Smart growth doesn't mean cheap growth. As county government attempts to steer high-end business growth and so-called transit-oriented development into two corridors along west and southern Pasco, the price of that strategy could mean new assessments for all property owners and higher gasoline taxes for motorists.
It would be easy to dismiss the proposals — still in their infancy — as unfair subsidies for developers, but the logic behind the plan is sound: Pasco needs to redevelop its aging west side; channel new businesses and residents into the State Road 54/56 corridor to maximize future mass transit; and help preserve the rural flavor of the north-central and northeast parts of the county.
As incentives, the county's traditional transportation impact fee would be replaced by a so-called mobility fee, a one-time assessment on new construction. The fees would be discounted and in some instances waived entirely for builders of transit-oriented development or for companies building new industrial or office space as employment centers. Under some scenarios, the fees for retailing and its traditional minimum-wage employment actually increase. The motivation is to try to lure better-paying jobs to Pasco County and to curb the tens of thousands of residents who commute outside the county to work each day.

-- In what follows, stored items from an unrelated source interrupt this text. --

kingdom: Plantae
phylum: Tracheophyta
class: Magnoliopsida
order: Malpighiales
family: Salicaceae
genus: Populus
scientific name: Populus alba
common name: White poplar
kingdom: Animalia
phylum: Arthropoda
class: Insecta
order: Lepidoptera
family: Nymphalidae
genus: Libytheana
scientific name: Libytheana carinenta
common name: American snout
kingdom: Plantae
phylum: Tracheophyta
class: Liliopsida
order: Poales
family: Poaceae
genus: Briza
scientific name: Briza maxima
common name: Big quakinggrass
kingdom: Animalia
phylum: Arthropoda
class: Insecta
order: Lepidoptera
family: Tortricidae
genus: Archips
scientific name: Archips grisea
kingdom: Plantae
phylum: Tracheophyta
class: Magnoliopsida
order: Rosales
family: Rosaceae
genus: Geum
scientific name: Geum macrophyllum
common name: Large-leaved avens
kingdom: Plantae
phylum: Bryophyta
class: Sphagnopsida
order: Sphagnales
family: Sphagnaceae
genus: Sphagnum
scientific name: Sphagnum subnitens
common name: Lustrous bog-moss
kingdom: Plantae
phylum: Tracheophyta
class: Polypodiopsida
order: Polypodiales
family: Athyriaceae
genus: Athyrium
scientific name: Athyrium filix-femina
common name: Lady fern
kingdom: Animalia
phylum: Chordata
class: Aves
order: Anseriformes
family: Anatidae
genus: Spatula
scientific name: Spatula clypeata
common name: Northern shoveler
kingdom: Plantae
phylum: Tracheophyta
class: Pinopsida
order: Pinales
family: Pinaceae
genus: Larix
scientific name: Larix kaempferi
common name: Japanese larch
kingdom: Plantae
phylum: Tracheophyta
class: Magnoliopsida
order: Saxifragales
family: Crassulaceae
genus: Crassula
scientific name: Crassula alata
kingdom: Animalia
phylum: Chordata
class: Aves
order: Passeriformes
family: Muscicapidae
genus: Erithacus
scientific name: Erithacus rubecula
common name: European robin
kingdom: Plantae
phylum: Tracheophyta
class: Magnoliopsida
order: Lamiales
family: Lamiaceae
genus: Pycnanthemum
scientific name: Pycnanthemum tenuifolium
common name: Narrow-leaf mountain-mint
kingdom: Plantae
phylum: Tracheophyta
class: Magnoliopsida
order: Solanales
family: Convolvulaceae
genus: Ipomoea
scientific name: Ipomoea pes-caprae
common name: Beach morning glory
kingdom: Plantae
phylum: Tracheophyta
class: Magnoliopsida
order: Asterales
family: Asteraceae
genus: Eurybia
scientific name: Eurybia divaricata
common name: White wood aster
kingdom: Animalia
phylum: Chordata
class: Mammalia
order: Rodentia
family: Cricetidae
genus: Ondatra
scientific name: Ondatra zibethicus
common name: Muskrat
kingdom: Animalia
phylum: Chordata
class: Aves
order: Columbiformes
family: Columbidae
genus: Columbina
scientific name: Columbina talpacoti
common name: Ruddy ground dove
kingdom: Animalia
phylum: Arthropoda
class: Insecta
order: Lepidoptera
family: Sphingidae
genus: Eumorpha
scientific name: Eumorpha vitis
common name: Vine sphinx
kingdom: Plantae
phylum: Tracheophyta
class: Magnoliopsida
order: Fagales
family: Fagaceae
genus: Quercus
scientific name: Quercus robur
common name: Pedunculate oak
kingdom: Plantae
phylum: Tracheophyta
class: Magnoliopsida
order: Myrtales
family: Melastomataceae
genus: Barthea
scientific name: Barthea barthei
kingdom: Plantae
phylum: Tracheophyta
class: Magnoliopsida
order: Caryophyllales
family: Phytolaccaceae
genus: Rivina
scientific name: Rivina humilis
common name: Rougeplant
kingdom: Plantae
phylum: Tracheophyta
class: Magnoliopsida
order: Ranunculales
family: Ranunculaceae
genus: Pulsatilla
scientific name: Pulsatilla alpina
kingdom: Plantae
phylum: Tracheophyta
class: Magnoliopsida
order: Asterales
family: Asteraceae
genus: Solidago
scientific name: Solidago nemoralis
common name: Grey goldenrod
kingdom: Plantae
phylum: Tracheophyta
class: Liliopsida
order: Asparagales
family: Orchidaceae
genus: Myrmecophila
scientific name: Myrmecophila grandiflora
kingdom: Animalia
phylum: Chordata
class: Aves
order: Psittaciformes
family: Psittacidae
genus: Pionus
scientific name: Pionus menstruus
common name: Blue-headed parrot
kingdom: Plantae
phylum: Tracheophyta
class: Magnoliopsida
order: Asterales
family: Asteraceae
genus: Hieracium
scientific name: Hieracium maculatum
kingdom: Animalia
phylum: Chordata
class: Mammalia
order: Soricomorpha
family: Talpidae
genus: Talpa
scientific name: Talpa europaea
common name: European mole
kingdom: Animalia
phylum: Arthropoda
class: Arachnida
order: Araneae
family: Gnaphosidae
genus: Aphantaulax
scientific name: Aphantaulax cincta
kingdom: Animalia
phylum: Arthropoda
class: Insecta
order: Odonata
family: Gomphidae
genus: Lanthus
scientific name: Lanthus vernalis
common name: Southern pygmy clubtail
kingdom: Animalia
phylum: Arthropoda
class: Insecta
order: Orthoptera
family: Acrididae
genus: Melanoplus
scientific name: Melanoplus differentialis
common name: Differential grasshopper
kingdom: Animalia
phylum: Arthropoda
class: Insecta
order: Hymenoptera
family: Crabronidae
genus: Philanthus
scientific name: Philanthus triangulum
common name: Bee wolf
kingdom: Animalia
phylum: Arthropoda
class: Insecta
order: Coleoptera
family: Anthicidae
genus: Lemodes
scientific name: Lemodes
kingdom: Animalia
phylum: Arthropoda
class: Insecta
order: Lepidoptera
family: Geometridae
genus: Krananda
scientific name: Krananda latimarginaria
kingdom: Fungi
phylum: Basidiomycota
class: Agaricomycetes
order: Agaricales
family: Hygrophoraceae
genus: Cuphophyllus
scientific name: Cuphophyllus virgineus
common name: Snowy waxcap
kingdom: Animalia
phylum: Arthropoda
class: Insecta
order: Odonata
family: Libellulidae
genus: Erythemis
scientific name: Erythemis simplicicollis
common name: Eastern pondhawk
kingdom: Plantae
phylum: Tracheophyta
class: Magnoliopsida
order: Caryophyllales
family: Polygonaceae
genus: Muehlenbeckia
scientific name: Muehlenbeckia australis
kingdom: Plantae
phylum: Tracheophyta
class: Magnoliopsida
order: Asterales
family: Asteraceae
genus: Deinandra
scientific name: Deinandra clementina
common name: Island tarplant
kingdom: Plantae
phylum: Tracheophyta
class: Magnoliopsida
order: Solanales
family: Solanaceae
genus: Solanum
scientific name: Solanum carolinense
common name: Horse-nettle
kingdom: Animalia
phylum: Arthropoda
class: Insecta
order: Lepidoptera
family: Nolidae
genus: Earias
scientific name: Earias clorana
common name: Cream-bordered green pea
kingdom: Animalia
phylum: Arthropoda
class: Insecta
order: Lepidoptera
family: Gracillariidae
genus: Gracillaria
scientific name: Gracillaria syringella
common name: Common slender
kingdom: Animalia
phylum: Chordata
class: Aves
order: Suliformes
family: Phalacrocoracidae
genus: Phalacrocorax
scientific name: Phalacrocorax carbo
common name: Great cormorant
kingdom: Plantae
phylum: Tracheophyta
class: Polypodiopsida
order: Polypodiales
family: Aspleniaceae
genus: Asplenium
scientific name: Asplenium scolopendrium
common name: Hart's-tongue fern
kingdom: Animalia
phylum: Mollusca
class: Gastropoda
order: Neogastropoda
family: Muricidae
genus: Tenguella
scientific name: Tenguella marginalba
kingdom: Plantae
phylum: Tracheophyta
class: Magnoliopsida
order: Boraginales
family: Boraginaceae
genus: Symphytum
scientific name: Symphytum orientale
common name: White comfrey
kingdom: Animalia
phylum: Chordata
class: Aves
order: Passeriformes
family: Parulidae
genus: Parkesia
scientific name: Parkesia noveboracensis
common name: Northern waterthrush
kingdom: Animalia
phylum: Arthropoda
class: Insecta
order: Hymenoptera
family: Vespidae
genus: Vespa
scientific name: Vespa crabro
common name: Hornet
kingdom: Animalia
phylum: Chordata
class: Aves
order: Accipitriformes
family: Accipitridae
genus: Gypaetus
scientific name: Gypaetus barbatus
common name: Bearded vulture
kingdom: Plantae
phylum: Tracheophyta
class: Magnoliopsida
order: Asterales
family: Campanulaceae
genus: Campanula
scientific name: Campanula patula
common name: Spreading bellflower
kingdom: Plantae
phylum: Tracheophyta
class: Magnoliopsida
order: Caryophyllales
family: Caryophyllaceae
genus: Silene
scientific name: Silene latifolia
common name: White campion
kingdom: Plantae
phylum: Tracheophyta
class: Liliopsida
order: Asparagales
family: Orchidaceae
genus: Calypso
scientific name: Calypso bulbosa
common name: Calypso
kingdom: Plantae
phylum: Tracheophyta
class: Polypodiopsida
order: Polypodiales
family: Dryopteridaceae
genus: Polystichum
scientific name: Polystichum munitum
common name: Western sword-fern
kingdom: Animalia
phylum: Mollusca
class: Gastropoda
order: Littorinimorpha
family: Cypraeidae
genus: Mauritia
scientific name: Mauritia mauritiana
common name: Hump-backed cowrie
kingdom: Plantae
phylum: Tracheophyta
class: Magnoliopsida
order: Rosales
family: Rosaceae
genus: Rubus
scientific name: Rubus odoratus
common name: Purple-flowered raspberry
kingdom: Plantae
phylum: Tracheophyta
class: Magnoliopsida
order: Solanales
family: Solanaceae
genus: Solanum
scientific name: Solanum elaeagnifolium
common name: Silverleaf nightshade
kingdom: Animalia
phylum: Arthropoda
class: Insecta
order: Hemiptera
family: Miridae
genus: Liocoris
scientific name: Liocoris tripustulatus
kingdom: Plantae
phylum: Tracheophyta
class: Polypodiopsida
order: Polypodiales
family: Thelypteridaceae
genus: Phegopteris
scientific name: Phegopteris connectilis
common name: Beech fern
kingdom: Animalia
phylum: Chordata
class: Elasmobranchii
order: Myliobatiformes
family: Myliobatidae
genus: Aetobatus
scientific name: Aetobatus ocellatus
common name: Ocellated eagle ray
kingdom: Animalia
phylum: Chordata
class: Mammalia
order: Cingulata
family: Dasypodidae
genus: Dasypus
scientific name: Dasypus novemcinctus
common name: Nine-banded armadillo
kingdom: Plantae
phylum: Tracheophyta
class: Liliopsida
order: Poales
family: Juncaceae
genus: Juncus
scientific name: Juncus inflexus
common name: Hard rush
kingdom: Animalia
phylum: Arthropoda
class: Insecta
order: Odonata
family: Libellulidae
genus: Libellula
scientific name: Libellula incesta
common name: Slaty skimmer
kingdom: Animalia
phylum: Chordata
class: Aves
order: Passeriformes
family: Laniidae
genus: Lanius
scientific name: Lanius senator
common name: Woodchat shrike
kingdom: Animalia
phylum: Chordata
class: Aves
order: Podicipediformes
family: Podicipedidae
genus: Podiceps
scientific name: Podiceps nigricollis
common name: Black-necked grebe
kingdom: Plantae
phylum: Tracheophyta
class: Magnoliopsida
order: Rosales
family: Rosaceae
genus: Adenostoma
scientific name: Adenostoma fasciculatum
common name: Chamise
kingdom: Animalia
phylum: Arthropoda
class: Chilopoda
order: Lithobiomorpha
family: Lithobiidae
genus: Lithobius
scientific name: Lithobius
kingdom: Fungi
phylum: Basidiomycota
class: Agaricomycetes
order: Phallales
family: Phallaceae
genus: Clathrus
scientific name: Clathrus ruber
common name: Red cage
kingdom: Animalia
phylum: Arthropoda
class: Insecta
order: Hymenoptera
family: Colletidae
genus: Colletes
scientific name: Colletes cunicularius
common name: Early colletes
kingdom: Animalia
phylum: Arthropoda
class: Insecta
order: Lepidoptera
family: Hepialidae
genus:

But building and maintaining transportation infrastructure still requires sufficient funding. To offset the discounted mobility fee, the county could adopt a new $50-per-property annual assessment under a municipal service benefit unit. The five-cent-per-gallon local option gasoline tax could be enacted to pay for the maintenance and operation of future mass transit that will serve the county. That change is proposed because impact fees can be used for capital construction, but not for operation and maintenance.
It is a significant alteration from the status quo because higher transportation costs would now be borne by existing residents, rather than simply passing on road construction expenses to new-home buyers via impact fees. It raises questions of fairness that must be addressed. How do you charge an assessment to someone who already paid the full impact fee? And, why should the owner of a modest-priced house pay the same as owners of affluent residences? Those answers should be part of substantial public dialogue between commissioners and their constituents.
Commissioner Ann Hildebrand wondered about a real estate transfer tax instead of a per-household assessment or gas tax, but that requires approval by the Legislature and does not recognize that such a plan has been promoted unsuccessfully for more than 15 years because of resistance from Realtors. Neither the per-household assessment nor the gasoline tax increase need approval in Tallahassee.
Departing Commissioner Michael Cox, who lost his re-election bid on Nov. 2 to Henry Wilson Jr., urged his fellow commissioners not to duck difficult political decisions ahead.
"It's going to require leadership, not politicians, leadership. I challenge all my fellow commissioners to step up and show leadership.''
Indeed. The alternative is more of the same unflattering growth patterns of walled communities, cul-de-sac streets, and motorists all using the same congested highways to get home each evening from their jobs in other counties.
Yes, the task ahead is politically difficult. But it is even more difficult to champion smart growth and then fail to be smart about encouraging it.